Minister sprawiedliwości utworzy specjalny zespół złożony z urzędników resortu oraz przedstawicieli związków działających w więziennictwie, który ma opracować rozwiązania poprawiające sytuację funkcjonariuszy tej służby. Jak dowiedział się reporter RMF FM, to główny efekt spotkania związkowców z szefostwem ministerstwa, dotyczącego bezpieczeństwa strażników po ostatniej fali ataków ze strony osadzonych.
Kierownictwo resortu zapewniło, że zrobi wszystko, aby każdy atak na funkcjonariusza spotkał się ze zdecydowaną reakcją. Chodzi o bezwzględne egzekwowanie odpowiedzialności dyscyplinarnej, a także karnej.
Każda taka napaść na funkcjonariusza będzie dokładnie badana i będą stosowane wszelkie środki prawne, czyli zarówno będzie stosowane karanie dyscyplinarne, będą ograniczenia związane z możliwością uzyskania warunkowego przedterminowego zwolnienia. I przede wszystkim będą wdrożone procedury karne - wylicza Paweł Altwasser z NSZZ Więziennictwa.
Dodatkowo jest zobowiązanie, że prokurator generalny obejmie nadzorem wszelkie takie postępowanie karne.
Żeby nie dochodziło do umorzenia tych postępowań, na przykład ze względu na tzw. ryzyko zawodowe, gdzie często prokuratorzy czy sędziowie umarzają takie postępowania kierując się zasadą, że jest to ryzyko zawodowe funkcjonariuszy - mówi Paweł Altwasser z NSZZ Więziennictwa.

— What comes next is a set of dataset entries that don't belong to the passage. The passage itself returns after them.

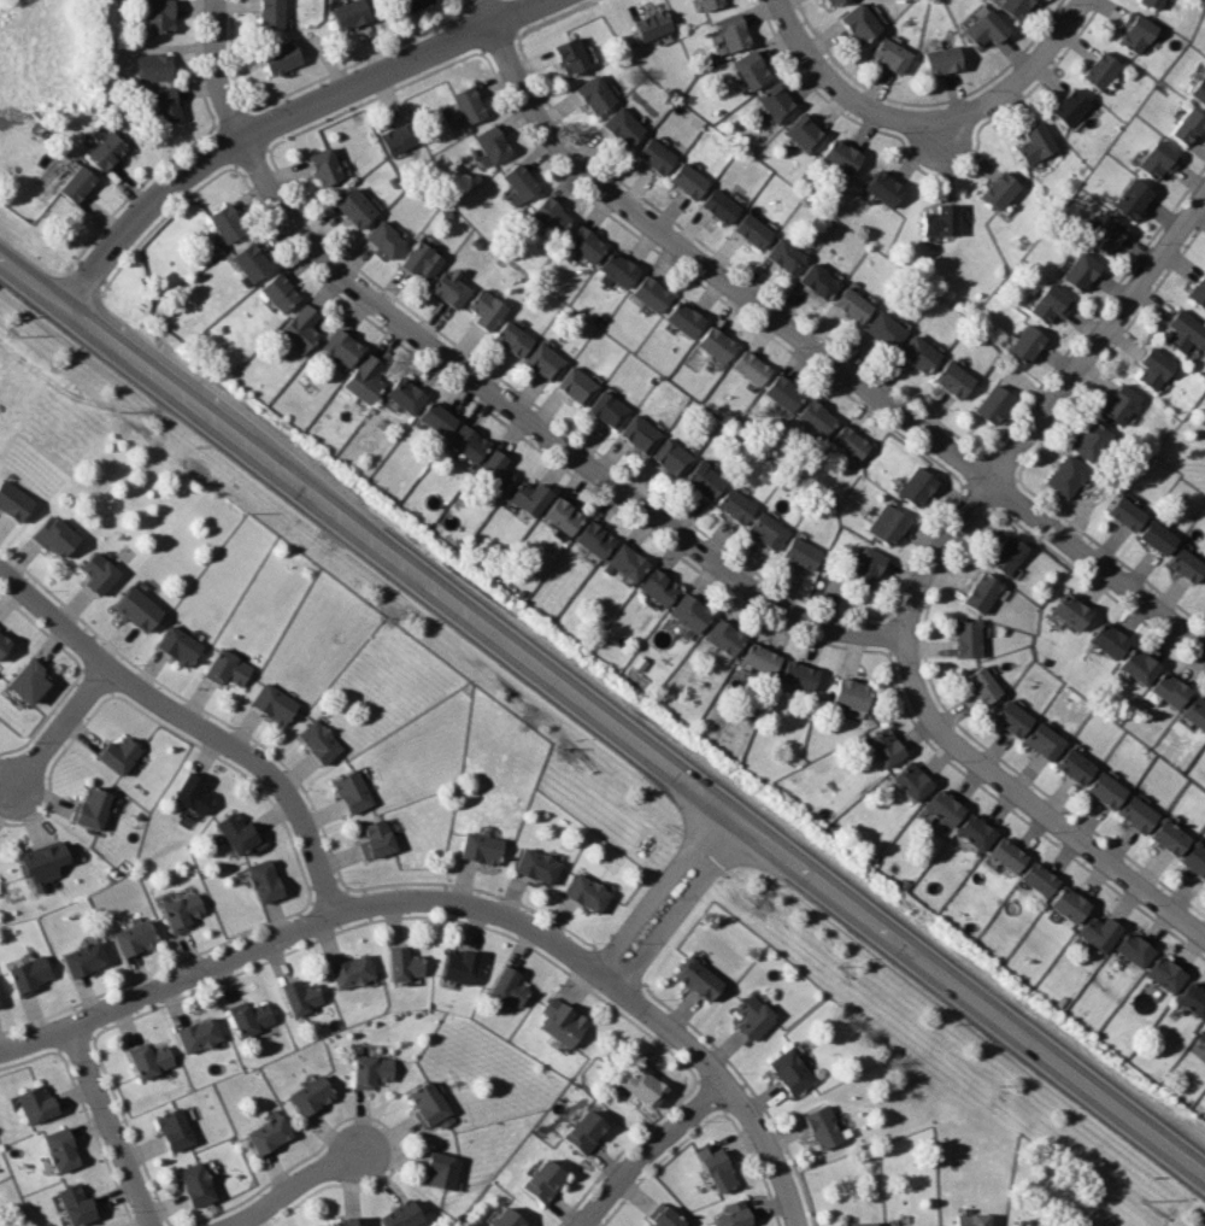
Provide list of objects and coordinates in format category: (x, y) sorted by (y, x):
building: (829, 1)
building: (419, 2)
building: (1149, 2)
building: (706, 3)
building: (1008, 6)
road: (493, 11)
building: (350, 12)
building: (271, 13)
building: (160, 15)
building: (856, 21)
building: (651, 23)
building: (980, 26)
building: (729, 29)
building: (1131, 29)
building: (886, 52)
building: (572, 54)
building: (282, 56)
building: (937, 57)
building: (154, 66)
building: (748, 66)
building: (1095, 67)
road: (222, 71)
road: (1029, 75)
road: (844, 89)
building: (1200, 89)
building: (596, 92)
building: (774, 100)
building: (167, 103)
road: (924, 103)
building: (470, 104)
building: (1065, 104)
road: (279, 119)
building: (624, 125)
building: (1188, 125)
building: (802, 130)
road: (947, 130)
building: (401, 136)
building: (1032, 142)
building: (494, 144)
building: (106, 149)
building: (839, 153)
building: (656, 154)
building: (1158, 159)
building: (325, 166)
road: (930, 175)
building: (688, 179)
building: (521, 181)
building: (76, 182)
building: (880, 186)
building: (995, 187)
building: (1133, 198)
building: (721, 205)
building: (356, 206)
building: (551, 214)
building: (937, 219)
building: (226, 222)
building: (753, 230)
building: (1107, 233)
building: (384, 238)
building: (586, 243)
building: (786, 254)
building: (420, 260)
building: (250, 261)
building: (619, 268)
building: (1081, 270)
building: (818, 280)
building: (449, 288)
building: (1198, 289)
building: (278, 291)
building: (651, 293)
building: (852, 303)
building: (1049, 304)
building: (485, 309)
building: (684, 318)
building: (299, 328)
building: (884, 329)
building: (1184, 330)
building: (512, 337)
building: (715, 342)
building: (1025, 342)
building: (341, 345)
building: (917, 353)
road: (826, 355)
building: (544, 360)
building: (749, 366)
building: (1153, 367)
building: (364, 378)
building: (952, 378)
building: (575, 384)
building: (782, 391)
building: (405, 393)
building: (992, 402)
building: (1120, 402)
building: (607, 408)
road: (1045, 411)
building: (815, 416)
building: (436, 417)
building: (638, 431)
road: (546, 433)
building: (467, 441)
building: (849, 441)
building: (1091, 441)
building: (670, 455)
building: (494, 468)
building: (1066, 475)
building: (703, 479)
building: (915, 485)
building: (531, 495)
building: (14, 499)
building: (734, 503)
building: (1126, 512)
building: (563, 514)
building: (886, 523)
building: (766, 529)
building: (55, 535)
building: (1157, 536)
building: (594, 537)
building: (800, 552)
building: (1006, 553)
building: (627, 561)
building: (1188, 565)
building: (865, 566)
building: (99, 572)
building: (658, 586)
building: (980, 592)
building: (136, 608)
building: (1071, 610)
building: (689, 612)
building: (723, 636)
building: (966, 638)
building: (1110, 639)
building: (4, 640)
building: (180, 645)
building: (760, 659)
building: (1141, 664)
building: (227, 668)
building: (798, 675)
building: (30, 681)
building: (981, 685)
building: (1173, 688)
building: (851, 693)
building: (275, 702)
building: (1197, 710)
building: (1012, 717)
road: (603, 720)
road: (195, 724)
road: (64, 728)
building: (319, 740)
building: (1044, 741)
building: (884, 746)
building: (120, 754)
building: (1076, 766)
building: (911, 780)
building: (1107, 789)
building: (353, 791)
building: (193, 793)
road: (1029, 804)
building: (94, 807)
building: (943, 807)
building: (1139, 813)
building: (238, 831)
building: (975, 832)
building: (1171, 836)
building: (378, 839)
building: (482, 847)
building: (1007, 854)
building: (1196, 859)
building: (46, 862)
building: (538, 864)
building: (1039, 878)
building: (266, 880)
building: (589, 891)
road: (677, 902)
building: (1070, 903)
road: (460, 904)
building: (184, 910)
building: (1101, 931)
building: (136, 936)
building: (1136, 949)
building: (84, 957)
building: (406, 964)
building: (462, 965)
building: (352, 970)
building: (29, 973)
building: (1167, 973)
building: (700, 978)
building: (509, 986)
building: (302, 995)
building: (1194, 999)
building: (753, 1016)
building: (253, 1017)
building: (564, 1021)
building: (199, 1034)
building: (1202, 1035)
building: (150, 1060)
building: (374, 1071)
building: (791, 1071)
building: (645, 1084)
building: (312, 1095)
building: (36, 1104)
building: (430, 1104)
road: (113, 1126)
building: (823, 1127)
building: (174, 1130)
building: (586, 1130)
building: (270, 1134)
building: (61, 1149)
road: (656, 1159)
building: (718, 1167)
building: (442, 1170)
building: (545, 1180)
building: (197, 1184)
road: (292, 1186)
building: (77, 1205)
building: (401, 1215)
building: (735, 1215)
building: (508, 1218)
building: (667, 1218)
building: (969, 1219)
building: (350, 1222)
building: (1028, 1223)
building: (856, 1224)
building: (912, 1225)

Jak dodaje, zespół ma też ustalić normy dotyczące, ilu więźniów może przypadać na jednego funkcjonariusza. Ma wypracować również metody poprawy sytuacji kadrowej w służbie, zaległości w szkoleniach, a także sytuacji finansowej mundurowych.
Związkowcy więziennictwa napisali do ministra sprawiedliwości Adama Bodnara list otwarty, w którym zakomunikowali, że są głęboko zaniepokojeni wzrostem poziomu agresji osadzonych wobec funkcjonariuszy Służby Więziennej. Przekonują, że jednym z powodów jest zmienione podejście nowego kierownictwa do osadzonych. Według szefa Solidarności Służby Więziennej Andrzeja Kołodziejskiego - to nowe podejście jest zbyt liberalne.

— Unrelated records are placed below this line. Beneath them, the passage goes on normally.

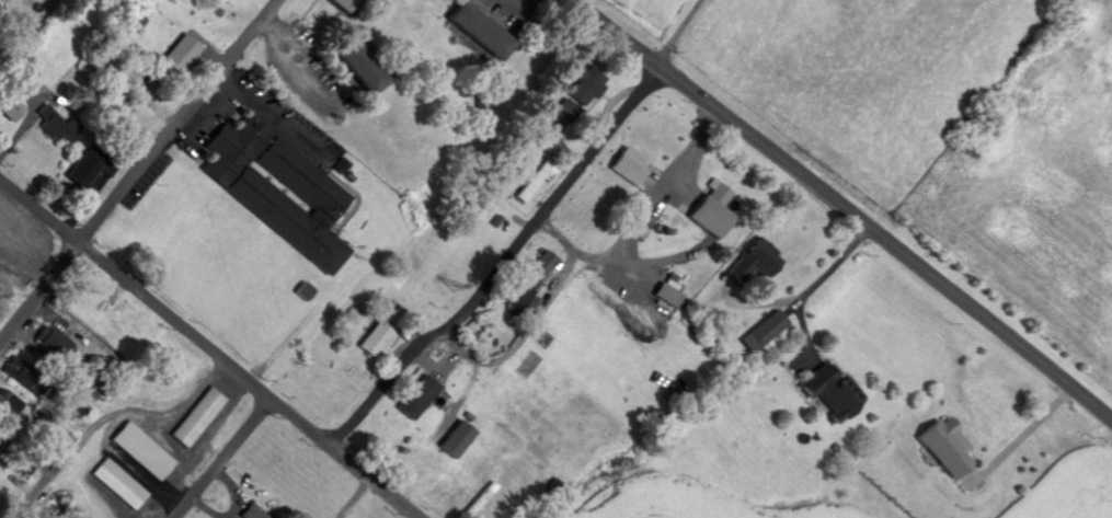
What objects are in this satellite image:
building: (344, 4)
building: (483, 31)
road: (619, 35)
road: (685, 35)
building: (188, 51)
building: (361, 67)
building: (586, 86)
building: (13, 107)
building: (569, 112)
building: (63, 126)
building: (629, 166)
road: (140, 168)
building: (86, 172)
building: (538, 181)
building: (280, 189)
building: (714, 210)
road: (889, 243)
building: (756, 262)
road: (503, 265)
building: (532, 282)
building: (305, 292)
road: (189, 331)
building: (764, 332)
building: (377, 340)
building: (55, 343)
building: (20, 375)
building: (833, 393)
building: (419, 398)
building: (9, 405)
building: (201, 416)
building: (457, 440)
building: (948, 447)
building: (144, 451)
road: (223, 458)
building: (121, 483)
road: (396, 502)
building: (257, 512)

To może powodować, że populacja widzi, że teraz będzie mieć więcej do powiedzenia i może nabrała przez to większej śmiałości - mówił Kołodziejski.
Zwraca też uwagę na fakt braków kadrowych w służbie. W zeszłym roku odeszły 3 tysiące doświadczonych funkcjonariuszy.

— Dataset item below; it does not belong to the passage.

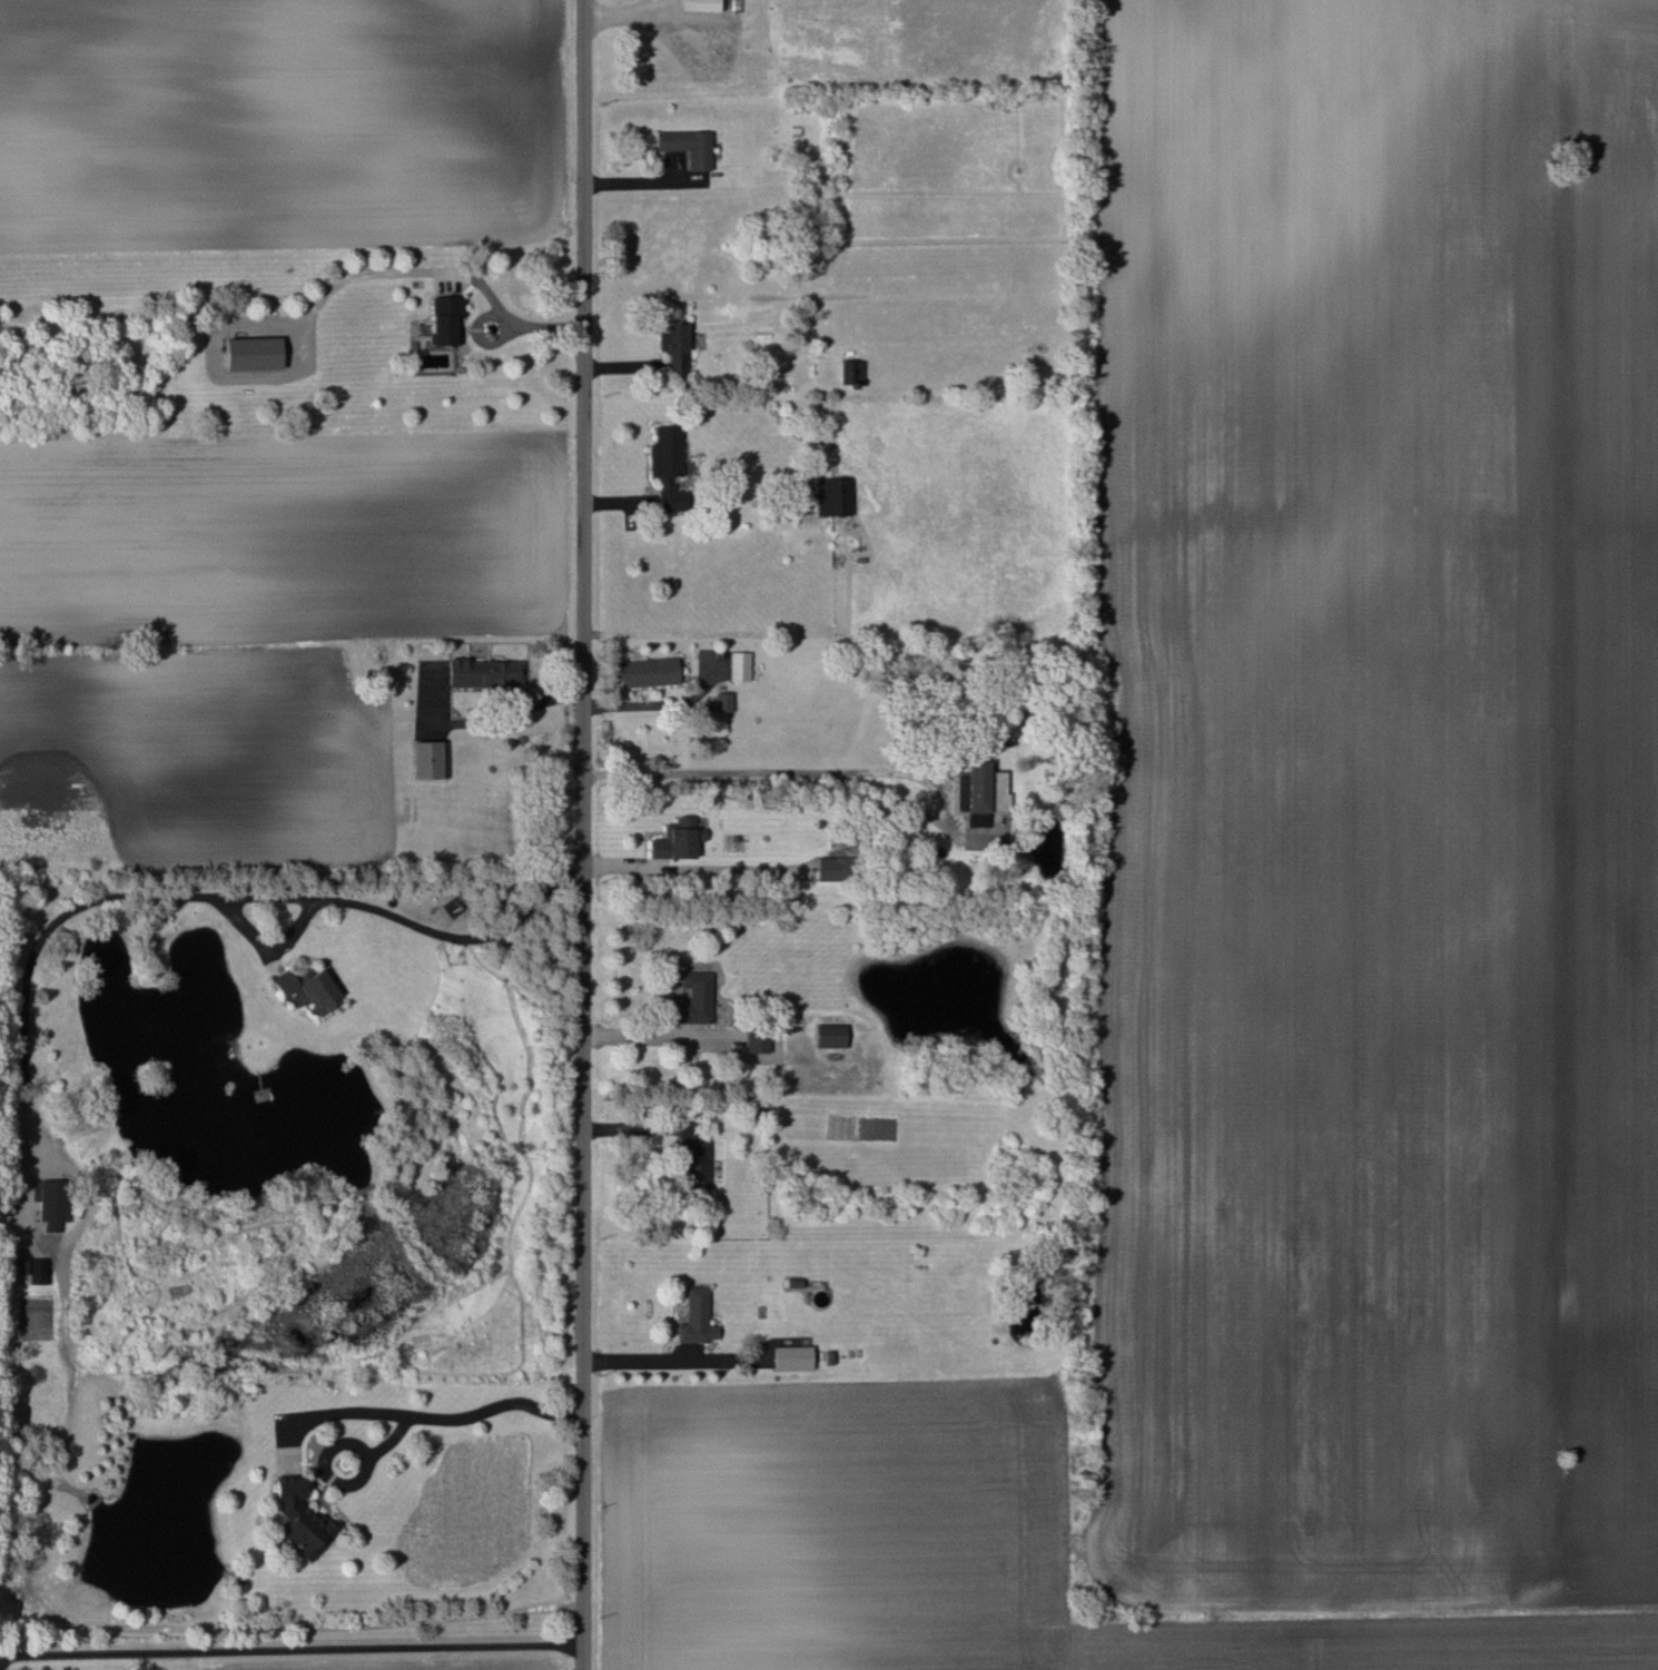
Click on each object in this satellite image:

Przede wszystkim u nas jest teraz bardzo młoda kadra. Można powiedzieć, że w dużej ilości jest niedoświadczona - podkreślił Kołodziejski.
Jak informowaliśmy, w maju doszło do trzech ataków na funkcjonariuszy, w których poszkodowanych zostało czworo z nich. Dwie osoby miały poważne obrażenia.
Do najpoważniejszego ataku doszło w zakładzie karnym w Czarnem na Pomorzu. Podczas wyprowadzania więźniów na spacer oddziałowy zwrócił uwagę osadzonemu na nieprawidłowy strój. To wywołało agresję mężczyzny. Brutalnie pobił funkcjonariusza do nieprzytomności, powodując liczne złamania twarzoczaszki, oczodołu i nosa.
Z kolei w Grójcu osadzony w celi podczas rozmowy pobił dowódcę zmiany. Uderzył go w twarz, a gdy upadł - kopał w głowę. Dowódcy próbowała pomóc funkcjonariuszka - także została pobita. Ma uraz barku i głowy, dowódca - złamania kości twarzy.
Natomiast w Koronowie w Kujawsko-Pomorskiem osadzony pobił oddziałowego w dyżurce podczas kontroli osobistej. Funkcjonariusz ma stłuczony nos.
Wszystkie te przypadki są wyjaśniane przez dyrektorów jednostek penitencjarnych.
Wiceminister sprawiedliwości Maria Ejchart tłumaczyła w rozmowie z dziennikarzem RMF FM, że agresorzy zostali skutecznie i błyskawicznie ukarani.
Agresorzy zostali przewiezieni do innych jednostek i umieszczeni na oddziałach dla osób tzw. niebezpiecznych. Wobec nich zostało wszczęte postępowanie karne - podkreśliła.